Been thinking about writing.
What a surprise.
Harlan Ellison is on record as saying that not everyone should write. That not everyone can write. That, in point of fact, those people who want to write should be actively and even aggressively discouraged from doing so. They should be shut down. They should be shot down. He’s done this, apocryphally, on more than one occasion. Last I checked, his rationale was that, if someone truly wants to write, they won’t give him any due whatsoever. In brief, it’s a test. Believe what he says about you, your writing, your desire to write, set the pen down and walk away, you’ve failed; say “nuts to you, Mister Ellison, sir,” and you’re a step closer to becoming a writer.
I’ve said before that I think writing is an illness, not a profession. The world of difference between the writer who is up at the crack of dawn, putting down words until their eyes have gone teary and their vision has blurred, and the person who writes “when they feel like it” is enormous. It’s the difference between a professional and a diletante. It’s the difference between doing it because you have no alternative, and doing it as a hobby. This distinction has no immediate reflection on the merit of said writing, mind; I’m more than willing to accept that the hobbyest will occasionally knock one out of the park. I just cannot accept that the same hobbyest is likely to hit the metaphoric ball consistently.
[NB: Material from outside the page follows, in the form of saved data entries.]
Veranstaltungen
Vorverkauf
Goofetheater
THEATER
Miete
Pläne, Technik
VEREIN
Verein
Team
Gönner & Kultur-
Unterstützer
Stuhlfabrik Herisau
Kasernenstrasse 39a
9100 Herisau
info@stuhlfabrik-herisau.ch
I also believe that writing cannot be taught, per se. The nature of the craft is so intensely individual that what works for one may not, perhaps even cannot, work for another. But more, the nature of the craft is tied directly to the crafter; I write the way I write, the stories that I want to tell, the way I want to tell them. The exact same stories, with the same beginning, middle, and ending, in the hands of (using comic writers, here) a Gail Simone or a Mark Waid or a Kelly Sue DeConnick become, by necessity, different animals. Who we are as people is different, thus our view of the world is different, thus our stories, inherently, are different, even if they are ostensibly, apparently, the same.
Writing cannot be taught, perhaps. But it can be learned. It can be learned through reading and thinking and doing. I cannot read your work and tell you “do this, do that, do the other,” and make you a writer. I can, at best, read and try to understand what it is you’re trying to achieve, and judge its success or failure in my own eyes. I can tell you where I feel you stepped wrong, I can suggest ways to correct the perceived error. I can tell you what isn’t working, and why I think that is the case. I can offer to you those writers I hold in high esteem, and sometimes point to their expertise, their tools, their techniques, offering them as examples to emulate. I can offer my own tips and tricks and advice and experience, but in the end, that is never enough, because you have to do the writing yourself, and writing is perhaps the most intensely isolating, solitary artistic endeavor of our species. You are, ultimately, on your own.
And what I cannot do, ever, is tell you the story you should write. All other advice given, all other suggestions made, you are the person to tell your story, and it is not my place nor right to attempt to make that my own. The story is yours. Your voice, your vision, your passion, your drive. I may hate that story you want to write, but that’s not the point. I may think it’s worthless and pointless and even stupid, but it’s yours. Uniquely yours. Properly yours.
(As an aside – it can be far harder to discern the story you’re trying to tell than you might think. More than once, I’ve written something only to finish it and then, seeing the whole, come to understand what exactly it was I was trying to write about. This is why we revise. This is why we have drafts. This is why we rewrite. This is why no story is finished, only abandoned.)
So, I’ve been thinking about writing. And I’ve concluded – all things being equal, presuming the same command of the language, the same indefinable need to tell a story, the same passion – that there are (roughly) five traits I look for when looking for good writing, writing of quality, writing of merit.
In no particular order, these are: Honesty, Courage, Discipline, Commitment, and Passion.
Seems to me those are five perfectly fine topics for upcoming Dispatches, so that’s my plan for the next couple weeks, taking us into the start of Chapter Two.
Next up, Honesty.
Hold fast, and enjoy your long weekend, if indeed a long weekend is what you have in store!